Dayton Administration continues destroying its own case for tax hikes

Governor Dayton and liberal legislators continue to defend the $2 billion in crippling tax hikes (several of which took effect July1), but the case gets weaker by the day. Tuesday was no exception, as Minnesota Management & Budget released their July 2013 Economic Update, showing that FY 2013 revenues are $463 million (or 2.7 percent) higher than predicted in the agency’s February forecast. Of note: income tax revenue accounted for more than 70 percent of the overage.

Key excerpt: "Much of the observed increase is believed to be attributable to high income taxpayers choosing to move even more income into 2012 than was projected in February’s forecast.

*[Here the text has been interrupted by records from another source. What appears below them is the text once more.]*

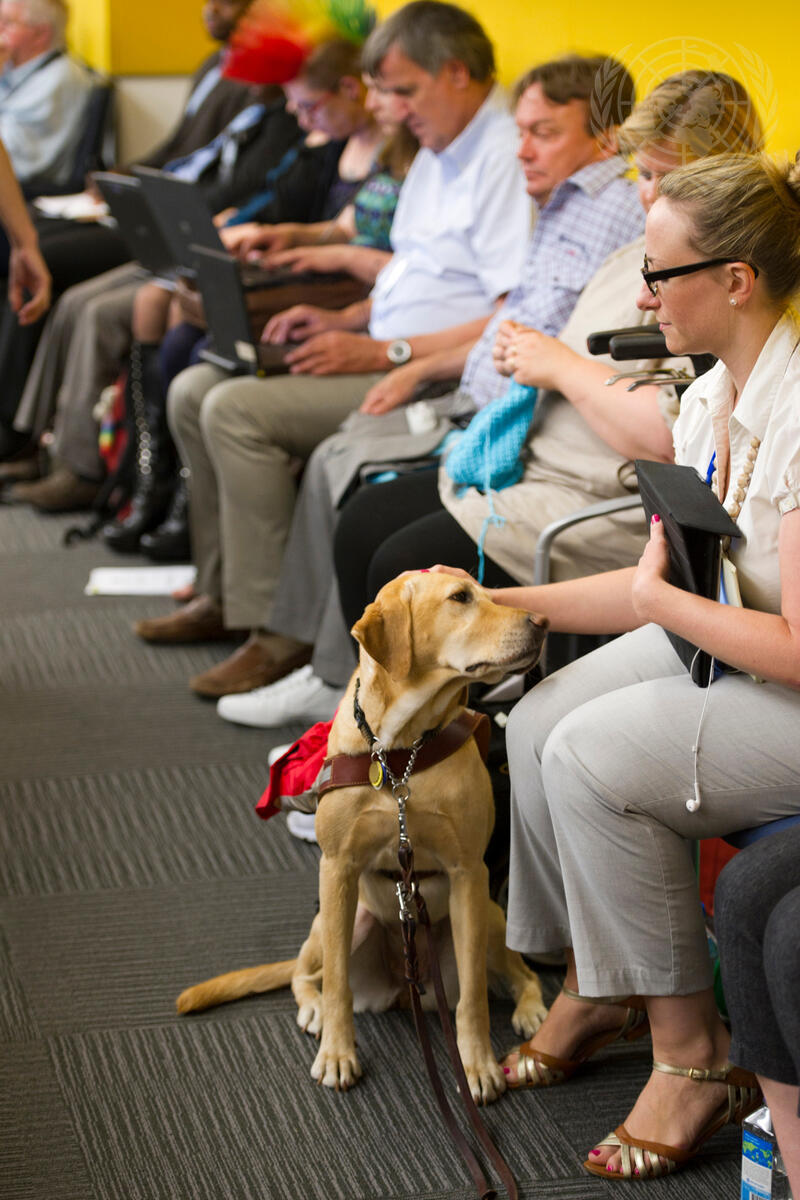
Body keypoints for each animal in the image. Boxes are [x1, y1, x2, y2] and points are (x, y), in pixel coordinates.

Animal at [177, 571, 549, 1103]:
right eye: (460, 598)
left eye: (493, 594)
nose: (543, 621)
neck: (401, 749)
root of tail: (403, 988)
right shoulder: (337, 869)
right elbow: (337, 984)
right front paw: (337, 1053)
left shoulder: (468, 875)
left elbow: (474, 998)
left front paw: (476, 1064)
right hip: (345, 922)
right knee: (305, 973)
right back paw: (312, 1008)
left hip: (491, 920)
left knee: (520, 974)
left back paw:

The income shift into 2012 was triggered by the anticipation of higher federal income tax rates on the earnings and capital gains of upper income taxpayers."

To avoid federal tax hikes, taxpayers shifted income from one year to another. To avoid Dayton’s state income tax hikes, expect many of those taxpayers to simply shift income to a different state.

According to MMB, "General fund revenues in fiscal 2013 are now estimated to be 9.2 percent greater than in fiscal 2012". So Dayton and liberal legislators passed $2 billion in new taxes on the rich, poor, and everyone in between in order to "balance a budget" that was already balancing itself, thanks to the relative fiscal restraint of the previous legislature, and at a time of near double-digit year-over-year revenue growth.

Conservative legislators have asked the governor to call a special session in order to revisit the controversial warehousing tax that kicks in next spring. That’s a good first step toward undoing the unnecessary harm caused by the unrestrained tax and spending spree that defined the 2013 session.